:: GIVEN RECORDS

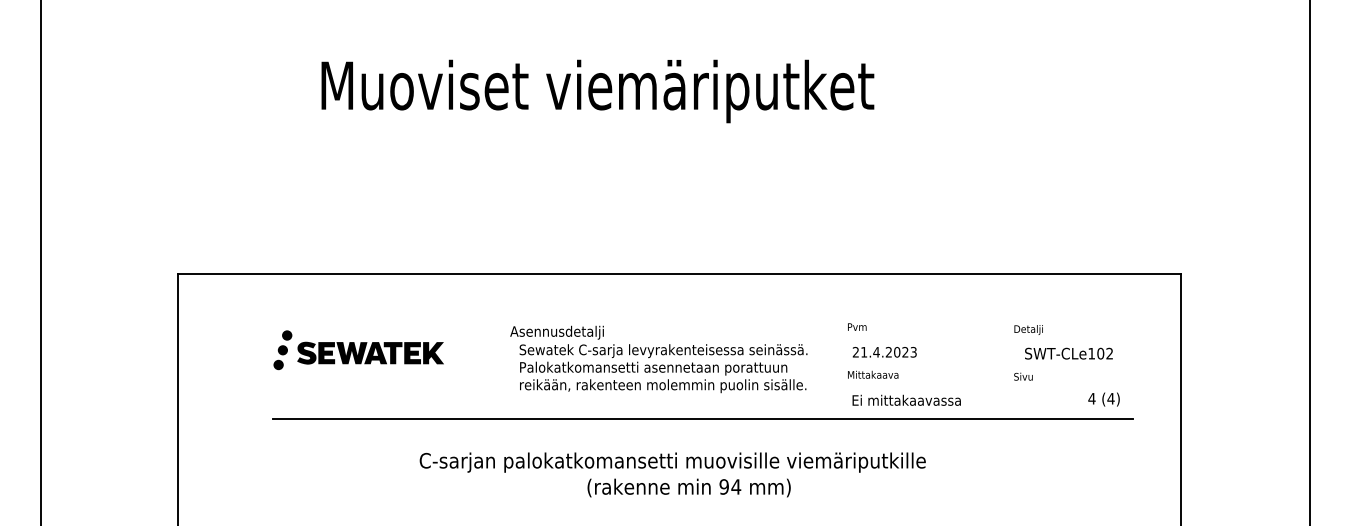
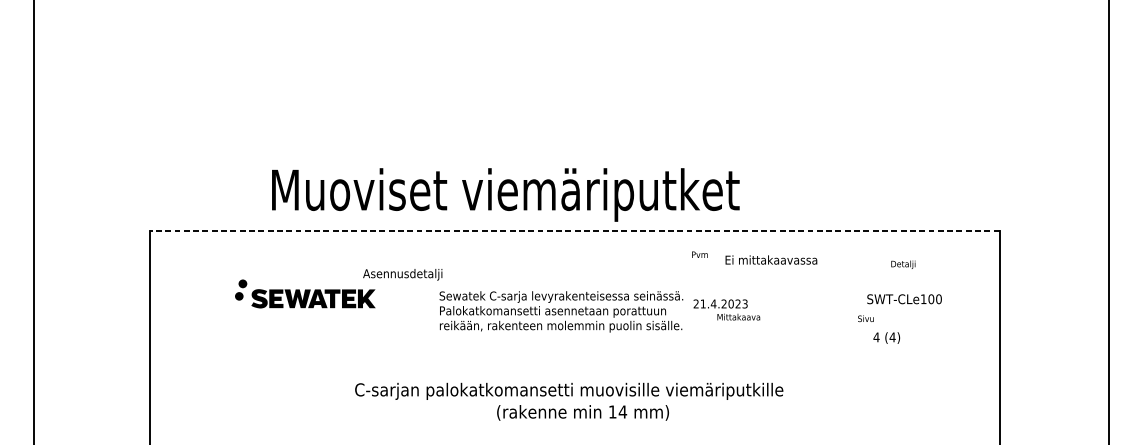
text: (597, 91) -> (505, 194), moved
line: (679, 273) -> (574, 231), solid -> dashed
text: (857, 326) -> (700, 254), moved
text: (1028, 329) -> (903, 264), moved
text: (556, 332) -> (402, 274), moved
text: (884, 352) -> (720, 304), moved
text: (1109, 353) -> (938, 299), SWT-CLe102 -> SWT-CLe100
fill: (278, 364) -> (235, 308), removed
text: (906, 399) -> (771, 259), moved
text: (1103, 399) -> (886, 338), moved
line: (702, 418) -> (594, 354), removed
text: (723, 486) -> (612, 411), 94 -> 14

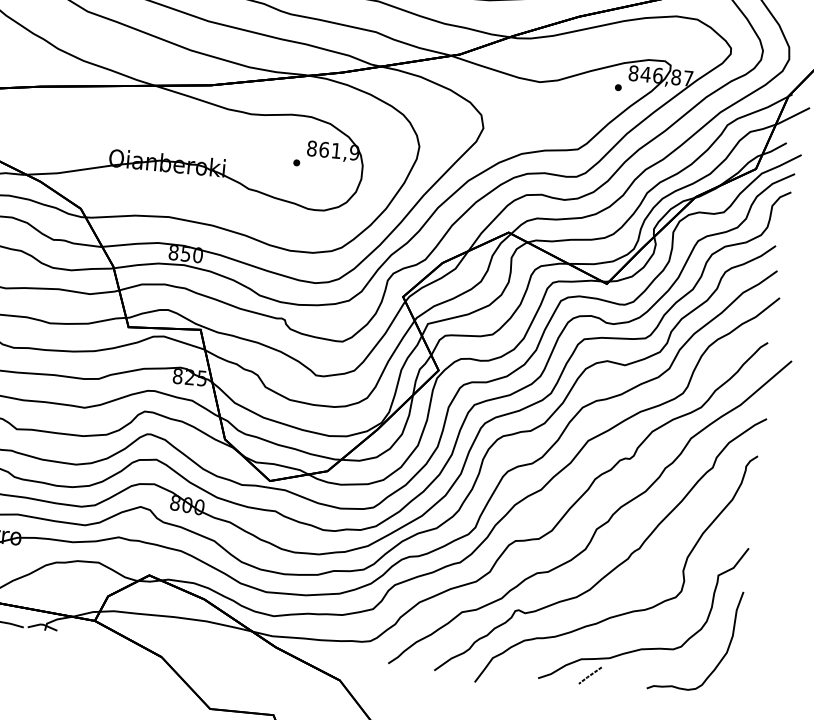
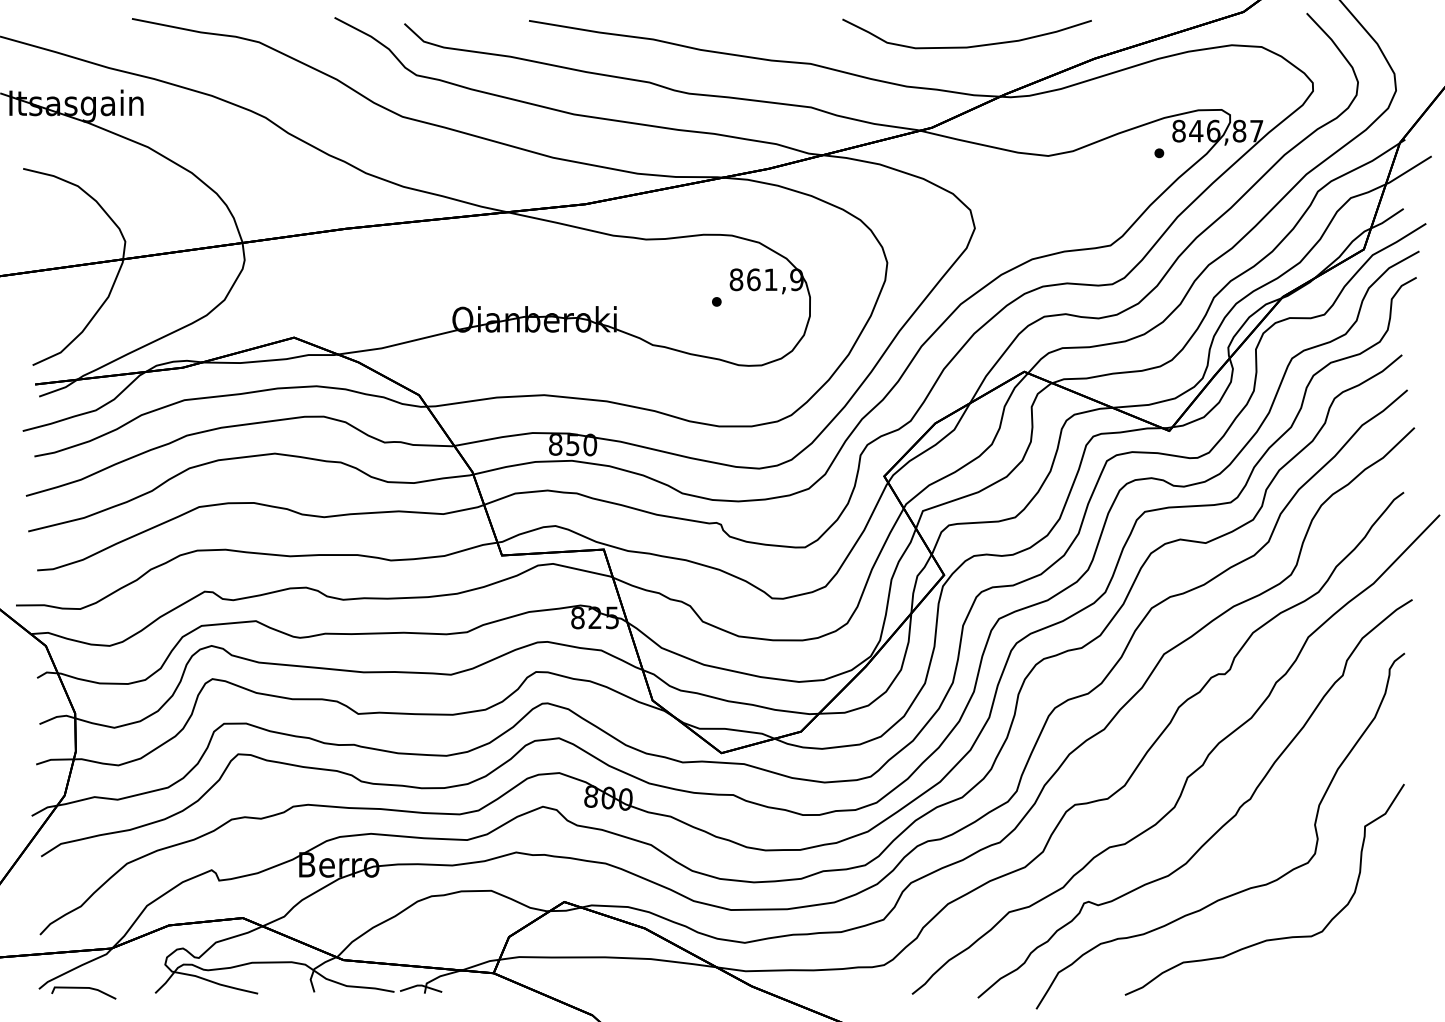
curve: (722, 657) -> (1381, 941), removed
line: (589, 674) -> (1197, 983), removed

::::

**EXERCISE PROMPT**
Could you transcribe all of the data exactly, keeping every picture out of the copy?

**SOLUTION TO THIS PROBLEM**
text: (597, 91) -> (505, 194), moved
line: (679, 273) -> (574, 231), solid -> dashed
text: (857, 326) -> (700, 254), moved
text: (1028, 329) -> (903, 264), moved
text: (556, 332) -> (402, 274), moved
text: (884, 352) -> (720, 304), moved
text: (1109, 353) -> (938, 299), SWT-CLe102 -> SWT-CLe100
fill: (278, 364) -> (235, 308), removed
text: (906, 399) -> (771, 259), moved
text: (1103, 399) -> (886, 338), moved
line: (702, 418) -> (594, 354), removed
text: (723, 486) -> (612, 411), 94 -> 14

curve: (722, 657) -> (1381, 941), removed
line: (589, 674) -> (1197, 983), removed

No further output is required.